It’s the weekend as I write this. If you are like so many others, you are cramming in a week of errands and household tasks into two short days. And when you go back to work on Monday, you begin already frazzled since you had little or no time to relax.
School librarians continually comment on how overwhelmed they are. Teachers are saying the same thing. Common Core and more responsibilities, more students in a class, and unclear new methods evaluation combine to keep you off balance, constantly shifting from one thing to the next. We aren’t alone. People in many other careers are feeling the same way. Information overload is part of it. We are connected nearly 24/7 and most of us want the connections. We Tweet, Post, check apps whenever we have a “free” moment.
Two weeks ago, my blog was on Time Management. I am skilled at it, but as with everything else in my life, I am not perfect.
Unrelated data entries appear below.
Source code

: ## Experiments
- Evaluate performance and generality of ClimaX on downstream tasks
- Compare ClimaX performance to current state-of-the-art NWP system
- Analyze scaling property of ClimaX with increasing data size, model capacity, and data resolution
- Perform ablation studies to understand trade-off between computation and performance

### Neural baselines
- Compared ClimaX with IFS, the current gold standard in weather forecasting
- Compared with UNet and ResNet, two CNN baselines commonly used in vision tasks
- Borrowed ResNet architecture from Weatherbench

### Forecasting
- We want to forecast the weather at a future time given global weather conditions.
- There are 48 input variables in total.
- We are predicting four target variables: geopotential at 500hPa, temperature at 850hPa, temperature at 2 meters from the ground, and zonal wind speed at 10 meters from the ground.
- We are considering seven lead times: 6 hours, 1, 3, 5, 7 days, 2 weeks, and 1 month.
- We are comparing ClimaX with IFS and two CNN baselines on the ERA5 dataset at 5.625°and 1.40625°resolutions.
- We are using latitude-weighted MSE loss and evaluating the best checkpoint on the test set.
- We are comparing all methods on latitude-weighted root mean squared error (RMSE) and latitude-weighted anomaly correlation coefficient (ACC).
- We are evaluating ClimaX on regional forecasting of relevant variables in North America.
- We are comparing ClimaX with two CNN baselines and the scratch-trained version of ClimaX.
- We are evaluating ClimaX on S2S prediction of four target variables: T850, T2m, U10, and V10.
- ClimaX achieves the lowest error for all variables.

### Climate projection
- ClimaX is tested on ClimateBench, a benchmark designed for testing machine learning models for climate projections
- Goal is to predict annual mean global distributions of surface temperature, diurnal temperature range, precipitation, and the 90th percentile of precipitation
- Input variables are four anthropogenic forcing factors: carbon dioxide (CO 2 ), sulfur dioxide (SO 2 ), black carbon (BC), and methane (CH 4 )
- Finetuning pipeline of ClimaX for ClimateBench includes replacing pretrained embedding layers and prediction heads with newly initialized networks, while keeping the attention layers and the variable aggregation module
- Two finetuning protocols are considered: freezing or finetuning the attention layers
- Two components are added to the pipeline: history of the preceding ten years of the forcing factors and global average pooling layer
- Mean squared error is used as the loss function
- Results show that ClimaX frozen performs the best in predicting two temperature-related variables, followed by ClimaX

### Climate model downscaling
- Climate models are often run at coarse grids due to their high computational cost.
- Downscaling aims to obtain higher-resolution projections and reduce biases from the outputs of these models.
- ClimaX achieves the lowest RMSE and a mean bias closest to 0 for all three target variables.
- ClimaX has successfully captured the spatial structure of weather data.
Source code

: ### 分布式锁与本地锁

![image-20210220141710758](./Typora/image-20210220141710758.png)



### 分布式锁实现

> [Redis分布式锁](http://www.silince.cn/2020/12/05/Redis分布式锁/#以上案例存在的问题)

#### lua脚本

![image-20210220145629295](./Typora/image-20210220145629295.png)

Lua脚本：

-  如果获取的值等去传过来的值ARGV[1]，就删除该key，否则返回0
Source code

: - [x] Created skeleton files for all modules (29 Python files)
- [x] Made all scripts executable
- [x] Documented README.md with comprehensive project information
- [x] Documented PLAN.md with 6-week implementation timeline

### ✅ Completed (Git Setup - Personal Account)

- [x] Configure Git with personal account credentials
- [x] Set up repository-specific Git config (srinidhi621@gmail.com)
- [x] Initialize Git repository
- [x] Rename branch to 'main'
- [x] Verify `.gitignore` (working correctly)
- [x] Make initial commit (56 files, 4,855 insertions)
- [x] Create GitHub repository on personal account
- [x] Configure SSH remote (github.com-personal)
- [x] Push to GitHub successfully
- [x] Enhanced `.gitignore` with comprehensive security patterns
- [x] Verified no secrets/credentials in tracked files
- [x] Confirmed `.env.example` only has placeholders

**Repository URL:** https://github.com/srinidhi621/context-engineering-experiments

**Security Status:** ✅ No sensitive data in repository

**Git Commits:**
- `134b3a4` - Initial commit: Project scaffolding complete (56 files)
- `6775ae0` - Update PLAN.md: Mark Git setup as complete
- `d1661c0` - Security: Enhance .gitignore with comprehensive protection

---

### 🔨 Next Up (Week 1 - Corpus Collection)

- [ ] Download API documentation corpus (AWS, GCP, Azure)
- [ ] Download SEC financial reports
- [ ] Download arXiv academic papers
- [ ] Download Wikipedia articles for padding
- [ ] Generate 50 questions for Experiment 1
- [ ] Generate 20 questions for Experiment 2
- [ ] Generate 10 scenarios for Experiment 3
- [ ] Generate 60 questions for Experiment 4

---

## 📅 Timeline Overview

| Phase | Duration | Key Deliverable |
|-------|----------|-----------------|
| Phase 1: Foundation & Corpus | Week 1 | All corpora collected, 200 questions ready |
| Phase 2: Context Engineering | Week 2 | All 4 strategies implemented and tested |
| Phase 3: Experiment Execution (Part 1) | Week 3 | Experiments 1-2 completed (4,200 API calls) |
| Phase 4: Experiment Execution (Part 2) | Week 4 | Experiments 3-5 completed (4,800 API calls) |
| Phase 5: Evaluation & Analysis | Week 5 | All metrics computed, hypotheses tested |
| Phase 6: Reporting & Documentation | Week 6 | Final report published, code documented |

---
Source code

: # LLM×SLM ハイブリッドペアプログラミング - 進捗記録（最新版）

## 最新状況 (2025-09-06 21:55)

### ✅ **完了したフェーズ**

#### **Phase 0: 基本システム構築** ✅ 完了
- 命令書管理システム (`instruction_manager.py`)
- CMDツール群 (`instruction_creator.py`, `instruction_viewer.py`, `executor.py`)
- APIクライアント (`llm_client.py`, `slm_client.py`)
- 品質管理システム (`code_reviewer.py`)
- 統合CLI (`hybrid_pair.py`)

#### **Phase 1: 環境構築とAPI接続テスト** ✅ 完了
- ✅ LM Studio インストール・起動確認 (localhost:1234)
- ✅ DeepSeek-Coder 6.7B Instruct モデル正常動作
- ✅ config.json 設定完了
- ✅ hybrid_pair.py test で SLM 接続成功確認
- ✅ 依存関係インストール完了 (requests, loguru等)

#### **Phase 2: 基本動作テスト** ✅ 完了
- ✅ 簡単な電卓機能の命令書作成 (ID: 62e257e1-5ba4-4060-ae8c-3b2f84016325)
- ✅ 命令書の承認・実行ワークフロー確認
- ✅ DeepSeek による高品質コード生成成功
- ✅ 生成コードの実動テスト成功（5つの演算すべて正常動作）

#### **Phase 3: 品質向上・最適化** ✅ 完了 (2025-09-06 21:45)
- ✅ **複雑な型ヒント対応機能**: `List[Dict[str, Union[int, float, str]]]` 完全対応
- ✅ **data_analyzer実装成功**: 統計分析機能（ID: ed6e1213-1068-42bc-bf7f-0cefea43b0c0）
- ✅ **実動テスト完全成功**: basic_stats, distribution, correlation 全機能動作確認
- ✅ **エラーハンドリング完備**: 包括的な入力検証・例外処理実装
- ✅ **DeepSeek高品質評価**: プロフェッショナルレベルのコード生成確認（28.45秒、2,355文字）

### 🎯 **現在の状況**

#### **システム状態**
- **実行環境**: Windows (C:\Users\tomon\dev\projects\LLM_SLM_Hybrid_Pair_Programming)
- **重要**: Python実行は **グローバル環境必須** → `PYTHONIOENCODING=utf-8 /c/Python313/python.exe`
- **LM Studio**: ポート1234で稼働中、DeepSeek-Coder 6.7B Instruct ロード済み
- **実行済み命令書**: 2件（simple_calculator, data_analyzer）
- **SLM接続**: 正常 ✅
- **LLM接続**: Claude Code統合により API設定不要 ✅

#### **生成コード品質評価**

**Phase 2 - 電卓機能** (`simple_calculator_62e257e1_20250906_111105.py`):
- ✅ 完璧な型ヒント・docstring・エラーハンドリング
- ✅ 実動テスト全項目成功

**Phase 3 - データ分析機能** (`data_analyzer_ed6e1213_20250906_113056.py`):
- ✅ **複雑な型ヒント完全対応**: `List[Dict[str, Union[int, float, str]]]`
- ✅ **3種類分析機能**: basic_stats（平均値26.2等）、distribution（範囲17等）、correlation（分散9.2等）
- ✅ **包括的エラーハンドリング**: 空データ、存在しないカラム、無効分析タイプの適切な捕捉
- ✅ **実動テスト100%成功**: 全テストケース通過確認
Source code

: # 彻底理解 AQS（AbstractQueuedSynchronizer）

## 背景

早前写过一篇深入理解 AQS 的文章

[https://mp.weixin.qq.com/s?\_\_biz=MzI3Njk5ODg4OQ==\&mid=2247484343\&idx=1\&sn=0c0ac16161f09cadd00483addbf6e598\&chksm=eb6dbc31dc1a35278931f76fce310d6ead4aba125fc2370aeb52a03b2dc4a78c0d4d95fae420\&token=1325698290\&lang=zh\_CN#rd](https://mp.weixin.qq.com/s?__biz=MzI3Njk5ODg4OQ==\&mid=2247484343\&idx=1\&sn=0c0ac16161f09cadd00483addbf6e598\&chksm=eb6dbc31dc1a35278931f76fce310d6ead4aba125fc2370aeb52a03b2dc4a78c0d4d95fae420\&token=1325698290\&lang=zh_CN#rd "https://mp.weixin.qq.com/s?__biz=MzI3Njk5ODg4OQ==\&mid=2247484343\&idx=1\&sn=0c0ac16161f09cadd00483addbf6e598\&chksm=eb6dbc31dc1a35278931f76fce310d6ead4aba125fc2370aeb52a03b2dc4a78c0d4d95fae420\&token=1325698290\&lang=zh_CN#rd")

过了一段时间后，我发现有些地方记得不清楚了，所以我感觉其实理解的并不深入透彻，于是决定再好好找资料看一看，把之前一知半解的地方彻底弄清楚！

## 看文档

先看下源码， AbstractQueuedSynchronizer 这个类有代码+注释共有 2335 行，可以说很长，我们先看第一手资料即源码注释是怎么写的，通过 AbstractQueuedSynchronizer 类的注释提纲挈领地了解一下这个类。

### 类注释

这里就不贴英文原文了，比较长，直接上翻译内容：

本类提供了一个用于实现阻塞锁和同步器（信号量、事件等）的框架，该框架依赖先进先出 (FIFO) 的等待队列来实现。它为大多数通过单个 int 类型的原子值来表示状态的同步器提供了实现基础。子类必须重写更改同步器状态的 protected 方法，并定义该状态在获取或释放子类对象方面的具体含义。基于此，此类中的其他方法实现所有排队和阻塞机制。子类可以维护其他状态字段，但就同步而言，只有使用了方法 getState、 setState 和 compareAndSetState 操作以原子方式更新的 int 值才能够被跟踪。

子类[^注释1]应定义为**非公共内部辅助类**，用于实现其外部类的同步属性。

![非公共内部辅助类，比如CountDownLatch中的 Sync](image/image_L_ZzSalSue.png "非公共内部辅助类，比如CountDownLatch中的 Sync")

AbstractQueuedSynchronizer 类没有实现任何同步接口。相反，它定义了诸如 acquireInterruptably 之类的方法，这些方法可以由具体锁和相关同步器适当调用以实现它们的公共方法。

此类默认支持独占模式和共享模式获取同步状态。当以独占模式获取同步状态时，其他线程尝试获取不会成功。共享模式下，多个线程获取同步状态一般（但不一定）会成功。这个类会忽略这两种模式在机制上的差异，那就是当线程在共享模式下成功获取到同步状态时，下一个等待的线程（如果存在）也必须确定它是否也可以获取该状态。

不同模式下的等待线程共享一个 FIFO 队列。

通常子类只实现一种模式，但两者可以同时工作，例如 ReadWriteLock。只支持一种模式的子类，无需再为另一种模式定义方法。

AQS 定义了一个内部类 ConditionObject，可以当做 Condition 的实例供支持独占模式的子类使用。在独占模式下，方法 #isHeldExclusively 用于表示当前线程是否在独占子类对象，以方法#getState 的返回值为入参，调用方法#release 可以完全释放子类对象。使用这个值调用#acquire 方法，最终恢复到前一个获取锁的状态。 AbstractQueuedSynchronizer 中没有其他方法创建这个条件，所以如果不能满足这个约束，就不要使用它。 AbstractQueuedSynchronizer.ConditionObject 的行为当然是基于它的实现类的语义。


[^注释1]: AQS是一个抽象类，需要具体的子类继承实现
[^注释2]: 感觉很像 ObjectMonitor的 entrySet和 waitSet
The past few days have been something of test under fire. I am teaching an online course and we are at capacity for students. Of course, my schedule had been filled before the course with my normal work.
I realized I was beginning to feel overwhelmed. Recognizing it was great because then I could begin to deal with it. First, I looked at what had to get done then determined which tasks were an immediate priority and which could be handled later. There was a lot to do, but it was definitely manageable.
I also remembered what for me was a key lesson in Peter Bregman’s 18 Minutes: Find Your Focus, Master Distraction, and Get the Right Things Done. It was to step back and take time away from the tasks. No matter how crowded my day is, I walk. If I go to the gym in the morning, I take a long walk (40-60 minutes) in the afternoon. If I don’t go to the gym, I add in a 20 minute walk to replace it. I already have a plan to be able to get my walks in when the weather gets bad. It clears my head, allows me to think or let my mind wander. I return refreshed and am more productive than if I chained myself to the computer without a break.
And always, family and friends take precedence. I have lunches with friends. I stop what I am doing when family members come over. I enjoy the gifts I have in my life. Work will wait. And as I said two weeks ago, “everything will get done, it always does.”
What do you do to manage your moments (days, weeks, months) of overwhelm?